The Biltong Farm
Biltong is dried, cured beef made using a preserving technique instigated by the original Dutch settlers in South Africa. It is low in fat, high in protein and fantastically moreish. These are precisely the qualities that led fitness instructor Rebecca Smith to conceive of this place.
A shop dedicated to South African fare in the middle of Grantham is a surprising find but what a little treasure trove it is. The main draw, of course, are the many different flavours of biltong: from chilli chutney and wonderfully garlicky sriracha, to delicious madras and tandoori.
All biltong is produced on site over a three-and-a-half day period using only the best British topside. One can call in and sample before settling on a favourite (or three) or if you are further afield, order online and even sign up to their monthly subscription.

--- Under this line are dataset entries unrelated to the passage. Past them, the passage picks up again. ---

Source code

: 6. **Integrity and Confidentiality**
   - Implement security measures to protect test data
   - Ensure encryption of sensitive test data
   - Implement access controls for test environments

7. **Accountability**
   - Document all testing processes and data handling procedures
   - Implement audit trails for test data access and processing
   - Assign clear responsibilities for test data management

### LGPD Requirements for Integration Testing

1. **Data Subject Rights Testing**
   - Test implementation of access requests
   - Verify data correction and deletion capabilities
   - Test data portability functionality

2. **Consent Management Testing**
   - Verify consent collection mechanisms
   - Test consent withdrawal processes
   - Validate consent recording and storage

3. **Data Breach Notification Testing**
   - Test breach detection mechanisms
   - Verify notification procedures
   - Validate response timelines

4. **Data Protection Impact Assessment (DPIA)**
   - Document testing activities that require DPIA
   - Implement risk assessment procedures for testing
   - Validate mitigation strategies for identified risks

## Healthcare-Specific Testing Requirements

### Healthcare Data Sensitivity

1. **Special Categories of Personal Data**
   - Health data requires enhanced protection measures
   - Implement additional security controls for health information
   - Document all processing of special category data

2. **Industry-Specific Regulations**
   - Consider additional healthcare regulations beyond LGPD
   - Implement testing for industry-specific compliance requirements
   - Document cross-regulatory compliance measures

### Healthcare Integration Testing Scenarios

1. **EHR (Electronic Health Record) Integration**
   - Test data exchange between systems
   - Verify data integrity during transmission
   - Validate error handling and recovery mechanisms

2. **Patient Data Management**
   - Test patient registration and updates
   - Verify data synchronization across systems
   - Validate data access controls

British couple Rebecca & Gavin Smith are fast building a reputation for their hospitality and creativeness, dabbling in exotic meats like zebra and creating a new biltong ‘special’ every Saturday with experimental flavours such as Marmite, pizza and Christmas stuffing. For those daring or foolhardy enough to try it, there is ‘Biltong X’, which is seeking its place in the Guinness Book of Records as the hottest biltong ever at 6.4million SHU. The duo have just doubled their production equipment to keep up with demand, so you will be sure to see yet more flavours. Join the mailing list to be notified of their popular Beer & Biltong evenings held at the shop.
Further testament to their success after only a year in operation is their collaboration with craft brewer Harviestoun Brewery; the results were launched at Taste of London Festival. The Biltong Farm is an accredited member of The Guild of Fine Food.
For the died-in-the-wool South Africans out there, and I am assured there are many, you will be delighted to find all your homeland favourites. For those new to such things, pick up some of the distinctively spiced Boerewors sausage for the barbeque and Mrs Balls’ Chutney whilst you are there, or even some Ouma’s ‘rusks’ to dunk in your coffee at breakfast.